[EXERCISE PROMPT]
In the material below, the lines from the one containing "የኢህአፓ ጡረተኞች የሶስት ታጣቂ ቡድን መሪዎችን" through the one containing "Qualificação e renda" are to be given again exactly, ends included, and no others.

_____

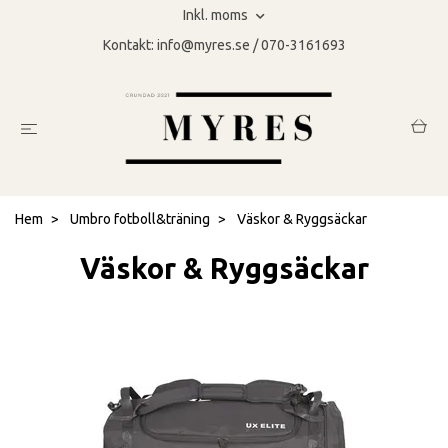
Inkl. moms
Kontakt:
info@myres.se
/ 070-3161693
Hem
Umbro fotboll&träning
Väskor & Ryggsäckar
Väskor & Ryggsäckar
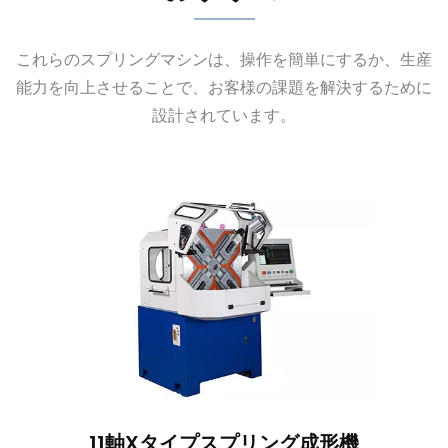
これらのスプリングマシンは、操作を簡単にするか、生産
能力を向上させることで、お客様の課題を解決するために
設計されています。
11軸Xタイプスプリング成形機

_____

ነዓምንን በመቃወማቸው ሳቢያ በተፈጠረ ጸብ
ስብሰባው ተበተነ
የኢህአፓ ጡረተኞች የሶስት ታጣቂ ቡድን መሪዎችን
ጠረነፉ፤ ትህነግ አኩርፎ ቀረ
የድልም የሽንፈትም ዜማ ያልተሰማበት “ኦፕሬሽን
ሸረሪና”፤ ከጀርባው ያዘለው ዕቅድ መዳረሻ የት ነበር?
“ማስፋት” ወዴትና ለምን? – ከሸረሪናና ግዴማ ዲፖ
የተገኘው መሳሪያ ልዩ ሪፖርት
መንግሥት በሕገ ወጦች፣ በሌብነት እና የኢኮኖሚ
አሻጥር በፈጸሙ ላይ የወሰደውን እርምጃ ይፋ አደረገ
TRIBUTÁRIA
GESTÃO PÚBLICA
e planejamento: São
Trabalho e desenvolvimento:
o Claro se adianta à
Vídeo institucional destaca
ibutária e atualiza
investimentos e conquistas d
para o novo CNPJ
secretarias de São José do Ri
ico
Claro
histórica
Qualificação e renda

_____

[REPLY]
የኢህአፓ ጡረተኞች የሶስት ታጣቂ ቡድን መሪዎችን
ጠረነፉ፤ ትህነግ አኩርፎ ቀረ
የድልም የሽንፈትም ዜማ ያልተሰማበት “ኦፕሬሽን
ሸረሪና”፤ ከጀርባው ያዘለው ዕቅድ መዳረሻ የት ነበር?
“ማስፋት” ወዴትና ለምን? – ከሸረሪናና ግዴማ ዲፖ
የተገኘው መሳሪያ ልዩ ሪፖርት
መንግሥት በሕገ ወጦች፣ በሌብነት እና የኢኮኖሚ
አሻጥር በፈጸሙ ላይ የወሰደውን እርምጃ ይፋ አደረገ
TRIBUTÁRIA
GESTÃO PÚBLICA
e planejamento: São
Trabalho e desenvolvimento:
o Claro se adianta à
Vídeo institucional destaca
ibutária e atualiza
investimentos e conquistas d
para o novo CNPJ
secretarias de São José do Ri
ico
Claro
histórica
Qualificação e renda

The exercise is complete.